A r c h i v e d I n f o r m a t i o n
Coordination With School-to-Work Programs
It once was much easier for high school graduates to enter the job market. Today, students headed for the work force need a higher level of academic knowledge and skills -- plus occupational and technical training in broad areas -- if they're to find well-paying jobs that offer career potential.
High school programs ought to help students see how what they're learning can open up a world of career opportunities beyond high school. Realizing that, a growing number of schools, employers, community colleges, and other community partners are joining forces to build bridges from school into the workplace.
These bridges, or school-to-work programs, offer job-site training and work experience in a variety of settings, coordinated with rigorous academic learning. They're designed to prepare students for advancement to postsecondary training or education, or directly into jobs that lead to high-wage, high-skill careers.
As your community builds such programs, you will want to include at least three essentials: work-based learning in a broad industry area, school-based instruction, and "connecting activities with businesses and industries." You'll also want to make these programs integral to, not separate from, your GOALS 2000 effort.
To strengthen the three features -- and to coordinate school-to-work programs with your comprehensive GOALS 2000 plan -- your community and schools may want to examine:
- Existing Vocational and School-to-Work Efforts. Do our schools already have tech-prep programs, career academies, cooperative education programs, youth apprenticeships, or other efforts that could serve as building blocks for developing strong school-to- work programs? What are we doing to strengthen and build into the programs the three essential features: work-based learning, school-based learning, and "connecting activities"? Are businesses involved in helping to strengthen these programs? Are the efforts of sufficient size to prepare all students -- not just 5, 10, or 15 percent -- with promising futures?
- Standards. Are our school-to-work programs preparing students for skilled careers by helping them meet high academic standards and occupational skill standards? Are we using those standards to improve the performance of our school-to-work programs and of students participating in them?
- Work-Based Learning. Do our school-to-work programs offer a planned sequence of work-site experiences with employers, and in various other settings in the community? Do these experiences expose students to all aspects of the business or industry they're studying? Do students not only learn the aspects of the industry they're studying but also acquire general workplace competencies? Does their work-based learning build on and extend the knowledge and skills they're learning at school? Are students paid for their work experience, whenever possible? Is work-based learning successfully moving students toward high academic standards as well as skill standards?

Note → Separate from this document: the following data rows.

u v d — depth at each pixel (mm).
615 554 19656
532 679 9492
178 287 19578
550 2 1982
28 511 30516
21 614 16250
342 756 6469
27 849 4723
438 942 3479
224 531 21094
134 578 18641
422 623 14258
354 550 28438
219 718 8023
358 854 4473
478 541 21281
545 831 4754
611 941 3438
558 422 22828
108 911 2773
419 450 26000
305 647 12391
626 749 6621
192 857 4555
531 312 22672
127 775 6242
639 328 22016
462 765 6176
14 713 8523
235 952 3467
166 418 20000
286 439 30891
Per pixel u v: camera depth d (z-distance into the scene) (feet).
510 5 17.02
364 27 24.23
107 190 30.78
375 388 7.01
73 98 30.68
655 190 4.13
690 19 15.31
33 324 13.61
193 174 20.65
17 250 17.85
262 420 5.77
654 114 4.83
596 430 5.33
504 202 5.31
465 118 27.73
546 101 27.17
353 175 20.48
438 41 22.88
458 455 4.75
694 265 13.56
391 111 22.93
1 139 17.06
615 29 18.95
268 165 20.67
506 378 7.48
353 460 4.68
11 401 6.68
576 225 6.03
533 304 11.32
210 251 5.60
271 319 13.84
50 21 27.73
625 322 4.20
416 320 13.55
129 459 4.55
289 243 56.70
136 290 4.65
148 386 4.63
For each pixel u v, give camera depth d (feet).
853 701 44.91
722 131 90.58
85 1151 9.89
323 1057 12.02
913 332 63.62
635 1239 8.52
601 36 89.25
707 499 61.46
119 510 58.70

- School-Based Learning. Is the "school-based learning" component of our school-to-work programs designed around high academic and technical skill standards? Does it include career exploration and counseling, and instruction in a career major (which the student selects no later than 11th grade)? Do most of our school-to-work programs include at least one year of postsecondary education? Do they include periodic evaluations to identify students' academic strengths and weaknesses? Does school-based instruction challenge students to solve problems, perform tasks, and work in situations drawn from the career area for which they're preparing? Is it designed to help students apply what they're learning to the occupational area? Does it help students reach the high standards developed by our state?
- Connecting Activities. Are academic teachers, vocational teachers, and work-site mentors meeting regularly to continuously improve instruction and tighten coordination between what students are learning at school and what they're learning at the work-site? Are students being matched with appropriate and quality work-based learning opportunities? Are teachers, work-site mentors, and counselors getting the training they need?
- Planning and Development. Are vocational and academic teachers, employers, and other school-to-work partners involved in our GOALS 2000 planning process? Does our GOALS 2000 plan aim to continuously improve the three key school-to-work ingredients -- work-based learning, school-based learning, and connecting activities?
- All Students. Do all students have access to these school-to-work programs -- including both male and female students, disadvantaged students, students with diverse racial, ethnic or cultural backgrounds, American Indians, Alaskan Natives, Native Hawaiians, students with disabilities, students with limited English proficiency, migrant children, school dropouts, and academically talented students? Do they get the extra assistance they may need?
- Results. How well are our school-to-work programs meeting our objectives? Are students, upon completing high school, going on to some form of postsecondary education or getting good jobs? How can school-to-work programs be expanded by adding businesses, industries, or work opportunities, if needed? Upon completing the program, are students actually ready for entry- level employment in higher-skill, good-wage careers? Are they developing the kinds of skills that will prepare them to pursue a range of career options and make them attractive to employers? Are they getting jobs that will lead to advancement in a broad occupational area? What work experiences are do employers providing to give students a taste of many aspects of the industry? Are students in our programs who decide to go to college adequately prepared? What do colleges say?